DOCUMENT PASSAGE:

_ _ _

Aurasma Lite allows you to create and view augmented reality tags, or Auras as they are called, in the world around you. The app allows you to create your own tag with premade Auras provided in the app (Aurasma animation, images or 3D models), or leave your own photo or movie file from your photo stream.

There are two options for making an Aura with the app, regular and local (published in a channel). A regular Aura is usually connected to an image that you place the Aura on.  You can then share that Aura through social media or email.  When someone clicks on the Aura link they can see your tag if they have the same image. A quick example would be leaving an Aura on a newspaper photo.

A local Aura is placed in a physical location.  This is great for creating tags for schools, or museums.  The difference is that the user makes a channel to share the Auras left at that location.

Aurasma also has a studio to create layered Auras.  The picture in the “Why I like it” section will give you an example of how the studio works.

Why I like it:

Steps to View:

1.Download the Aurasma Lite app.

2. Create an account.

3. Search for  “Jamey Boelhower ” with the search option and subscribe to my channel.

4. Point mobile device at the picture below to activate the Auras. Double tap the video to go full screen, tap the A to go to Aurasma’s site, and tap the Twitter icon to see my profile. Video was made with ScreenChomp.

Try to have iPhone in the full screen, might have to move your device to start the Auras.

Use in the classroom:

I think the power of Aurasma for educators is in the studio creation of Auras.  Below is an example of content I have tagged in a social studies book.

Map of Mayan Civilization

Auras include video and picture of temple.

Like the location Auras, the studio allows you to have a channel that you can update at anytime.  You can leave instructional videos, websites, and other material tagged in traditional books.  Many students use the calculator on their phone to do math problems, imagine, though, that they can review a lesson because it is tagged to an image in their textbook.

Using the app to create Auras can be a great way to make posters or bulletin boards interactive in the classroom.  Students can make review videos for books and leave Auras on book covers.  There are some many ways to use Aurasma in the classroom.

_ _ _

Saved entries:
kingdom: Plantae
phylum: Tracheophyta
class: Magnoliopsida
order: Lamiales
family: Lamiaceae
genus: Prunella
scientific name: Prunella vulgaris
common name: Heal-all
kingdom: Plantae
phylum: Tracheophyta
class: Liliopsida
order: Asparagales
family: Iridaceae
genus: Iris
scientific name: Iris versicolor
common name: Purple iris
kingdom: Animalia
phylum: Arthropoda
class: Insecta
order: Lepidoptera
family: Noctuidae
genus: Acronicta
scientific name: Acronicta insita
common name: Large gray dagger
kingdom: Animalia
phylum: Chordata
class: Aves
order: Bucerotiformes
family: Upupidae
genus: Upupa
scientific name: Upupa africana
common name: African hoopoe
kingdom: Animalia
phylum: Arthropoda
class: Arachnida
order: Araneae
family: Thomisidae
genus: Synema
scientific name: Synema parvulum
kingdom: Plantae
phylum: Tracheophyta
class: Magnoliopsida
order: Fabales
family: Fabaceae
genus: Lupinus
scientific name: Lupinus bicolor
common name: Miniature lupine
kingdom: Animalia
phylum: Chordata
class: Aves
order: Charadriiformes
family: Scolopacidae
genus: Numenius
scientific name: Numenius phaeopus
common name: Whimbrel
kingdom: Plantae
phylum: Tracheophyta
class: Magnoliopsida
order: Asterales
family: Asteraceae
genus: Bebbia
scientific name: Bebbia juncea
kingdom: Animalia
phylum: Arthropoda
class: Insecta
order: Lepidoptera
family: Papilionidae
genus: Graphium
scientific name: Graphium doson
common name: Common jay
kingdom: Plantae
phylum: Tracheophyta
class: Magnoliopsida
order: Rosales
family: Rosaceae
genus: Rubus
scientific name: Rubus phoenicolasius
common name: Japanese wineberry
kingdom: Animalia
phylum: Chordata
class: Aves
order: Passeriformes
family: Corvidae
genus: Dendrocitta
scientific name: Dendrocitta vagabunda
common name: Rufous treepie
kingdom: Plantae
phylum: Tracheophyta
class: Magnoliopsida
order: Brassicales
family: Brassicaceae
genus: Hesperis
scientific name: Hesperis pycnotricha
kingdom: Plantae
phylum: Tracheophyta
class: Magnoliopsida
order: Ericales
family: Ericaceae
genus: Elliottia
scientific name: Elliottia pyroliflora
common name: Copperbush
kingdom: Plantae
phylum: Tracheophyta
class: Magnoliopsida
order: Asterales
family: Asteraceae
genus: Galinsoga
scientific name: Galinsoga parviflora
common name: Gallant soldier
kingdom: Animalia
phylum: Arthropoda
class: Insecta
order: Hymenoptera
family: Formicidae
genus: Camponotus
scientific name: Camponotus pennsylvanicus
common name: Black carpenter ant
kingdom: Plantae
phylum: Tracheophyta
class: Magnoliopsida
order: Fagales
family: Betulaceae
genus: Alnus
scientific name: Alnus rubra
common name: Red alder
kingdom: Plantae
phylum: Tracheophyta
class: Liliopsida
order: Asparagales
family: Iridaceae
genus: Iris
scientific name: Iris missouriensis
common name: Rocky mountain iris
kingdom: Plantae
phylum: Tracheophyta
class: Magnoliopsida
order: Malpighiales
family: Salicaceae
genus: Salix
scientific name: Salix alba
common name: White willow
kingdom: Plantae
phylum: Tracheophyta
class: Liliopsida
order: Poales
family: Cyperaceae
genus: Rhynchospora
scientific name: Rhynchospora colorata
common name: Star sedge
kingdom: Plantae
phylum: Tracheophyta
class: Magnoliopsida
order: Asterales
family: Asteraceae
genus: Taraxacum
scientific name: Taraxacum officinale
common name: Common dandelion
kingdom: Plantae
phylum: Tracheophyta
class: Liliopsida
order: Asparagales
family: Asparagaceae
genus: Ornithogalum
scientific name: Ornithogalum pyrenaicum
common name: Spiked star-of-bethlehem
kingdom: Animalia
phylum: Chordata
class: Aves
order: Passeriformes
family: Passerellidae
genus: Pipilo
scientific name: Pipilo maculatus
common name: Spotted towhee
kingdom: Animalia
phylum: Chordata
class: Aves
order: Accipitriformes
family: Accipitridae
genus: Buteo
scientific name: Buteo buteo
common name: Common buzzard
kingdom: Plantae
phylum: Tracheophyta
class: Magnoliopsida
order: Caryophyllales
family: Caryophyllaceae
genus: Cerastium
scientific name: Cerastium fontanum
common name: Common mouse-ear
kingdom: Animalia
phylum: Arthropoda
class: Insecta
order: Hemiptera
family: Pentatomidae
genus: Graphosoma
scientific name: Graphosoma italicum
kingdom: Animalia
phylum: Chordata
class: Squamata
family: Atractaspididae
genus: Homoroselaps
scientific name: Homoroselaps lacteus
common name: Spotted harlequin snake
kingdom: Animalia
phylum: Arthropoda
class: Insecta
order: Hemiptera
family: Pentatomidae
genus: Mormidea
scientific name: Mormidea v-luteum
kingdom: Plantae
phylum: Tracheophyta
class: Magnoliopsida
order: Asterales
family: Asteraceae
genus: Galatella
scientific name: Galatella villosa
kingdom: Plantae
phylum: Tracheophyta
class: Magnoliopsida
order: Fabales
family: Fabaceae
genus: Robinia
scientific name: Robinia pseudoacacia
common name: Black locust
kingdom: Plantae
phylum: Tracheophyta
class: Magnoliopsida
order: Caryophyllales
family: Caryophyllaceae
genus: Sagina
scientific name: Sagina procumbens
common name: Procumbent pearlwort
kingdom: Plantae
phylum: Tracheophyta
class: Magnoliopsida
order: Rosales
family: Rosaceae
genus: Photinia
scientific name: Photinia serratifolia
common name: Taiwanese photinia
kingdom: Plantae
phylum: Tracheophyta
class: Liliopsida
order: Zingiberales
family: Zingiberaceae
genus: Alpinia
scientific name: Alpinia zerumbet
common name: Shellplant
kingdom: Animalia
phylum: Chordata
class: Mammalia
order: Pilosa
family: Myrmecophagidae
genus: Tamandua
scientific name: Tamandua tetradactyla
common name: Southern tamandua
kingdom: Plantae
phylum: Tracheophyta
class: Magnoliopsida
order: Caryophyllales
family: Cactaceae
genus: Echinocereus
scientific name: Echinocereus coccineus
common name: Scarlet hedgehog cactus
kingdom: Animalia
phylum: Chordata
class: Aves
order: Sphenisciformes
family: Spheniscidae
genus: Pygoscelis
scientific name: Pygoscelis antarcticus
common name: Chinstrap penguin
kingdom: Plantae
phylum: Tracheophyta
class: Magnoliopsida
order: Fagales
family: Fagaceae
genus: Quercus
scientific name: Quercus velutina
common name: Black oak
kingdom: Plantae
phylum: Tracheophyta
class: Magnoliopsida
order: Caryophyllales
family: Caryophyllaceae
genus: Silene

_ _ _

PROBLEMS AND TASKS:
1) Revise the Aurasma text from "A local Aura" up to and including "at that location.", putting "libraries" in place of "museums".
2) What kinds of premade Auras does the Aurasma text say the app provides? List them all.

TASK-BY-TASK SOLUTIONS:
1)
A local Aura is placed in a physical location.  This is great for creating tags for schools, or libraries.  The difference is that the user makes a channel to share the Auras left at that location.

2)
- Aurasma animation
- Images
- 3D models